◆ **Document section**:
This delicious Mary Berry Lemon and Passion Fruit Traybake is a quick, easy dessert bursting with fresh lemon zest and creamy passion fruit icing. Perfect for any gathering, it’s simple to whip up with common pantry ingredients and offers a refreshing twist with its soft, moist texture and vibrant passion fruit drizzle on top.
This Lemon and Passion Fruit Traybake Recipe Is From Cook and Share by Mary Berry
Ingredients Needed:
For the Traybake:
- 225g (8oz) baking spread, plus extra for greasing
- 225g (8oz) caster sugar
- 275g (10oz) self-raising flour
- 1 level tsp baking powder
- 4 large eggs
- 2 tbsp milk
- 2 tbsp passion fruit curd
- Zest of 2 lemons, finely grated
For the Passion Icing:
- 300ml (½ pint) double cream, for pouring
- 4 tbsp passion fruit curd
How To Make Lemon and Passion Fruit Traybake:
- Preheat the oven and prepare the traybake tin: Preheat the oven to 180°C (160°C Fan/Gas 4). Grease and line a 30 x 23 cm (12 x 9 in) traybake tin with non-stick baking paper.
- Mix the cake batter: Measure all traybake ingredients into a large mixing bowl. Using an electric hand whisk, beat everything together until smooth and fully combined.
- Pour and bake: Spoon the batter into the prepared tin, spreading it evenly. Bake for 35 minutes or until the cake has pulled away slightly from the sides and springs back when pressed gently in the centre. Allow it to cool completely in the tin.
- Make the passion icing: Whip the double cream to soft peaks. Gently fold in half the passion fruit curd, being careful not to overwhip, as this will thicken the cream further.

(Source data)
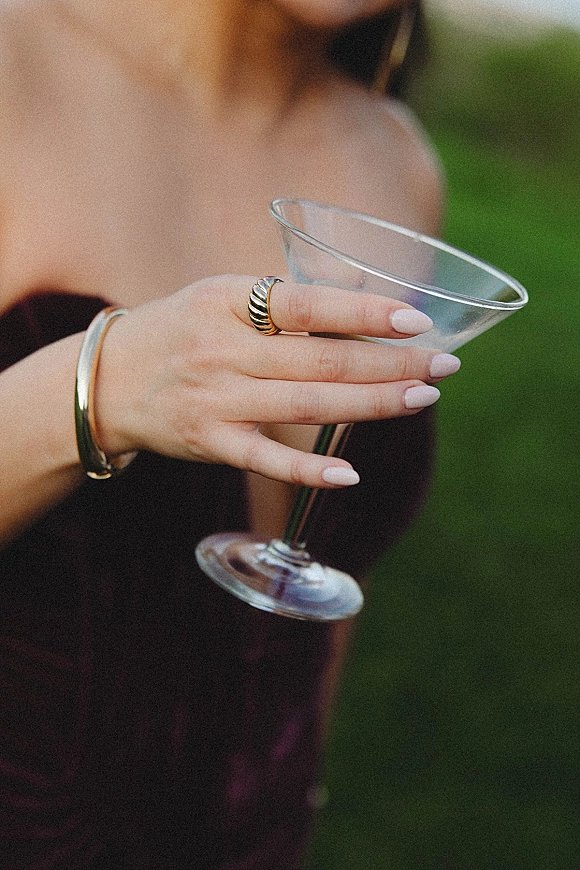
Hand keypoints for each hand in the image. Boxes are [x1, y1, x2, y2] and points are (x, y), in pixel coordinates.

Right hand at [95, 275, 459, 487]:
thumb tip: (361, 299)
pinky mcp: (209, 441)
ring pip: (306, 404)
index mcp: (226, 300)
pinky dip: (308, 469)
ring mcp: (215, 398)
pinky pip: (265, 458)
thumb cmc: (178, 332)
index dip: (364, 312)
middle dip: (389, 364)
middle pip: (320, 360)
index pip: (305, 304)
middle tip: (442, 367)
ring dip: (371, 405)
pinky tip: (350, 473)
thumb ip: (281, 304)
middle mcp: (222, 348)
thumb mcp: (219, 298)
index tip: (416, 322)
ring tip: (421, 400)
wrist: (105, 380)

◆ **Work task 1**: Give the heading that opens each method step in the traybake recipe, in the order the steps appear.
◆ **Work task 2**: Transcribe the stretch of the traybake recipe from "- Pour and bake: Spoon" through "in the tin." word for word.
This material has no connection to the traybake recipe.

◆ **Written reply 1**:
Preheat the oven and prepare the traybake tin
Mix the cake batter
Pour and bake
Make the passion icing

◆ **Written reply 2**:
- Pour and bake: Spoon the batter into the prepared tin, spreading it evenly. Bake for 35 minutes or until the cake has pulled away slightly from the sides and springs back when pressed gently in the centre. Allow it to cool completely in the tin.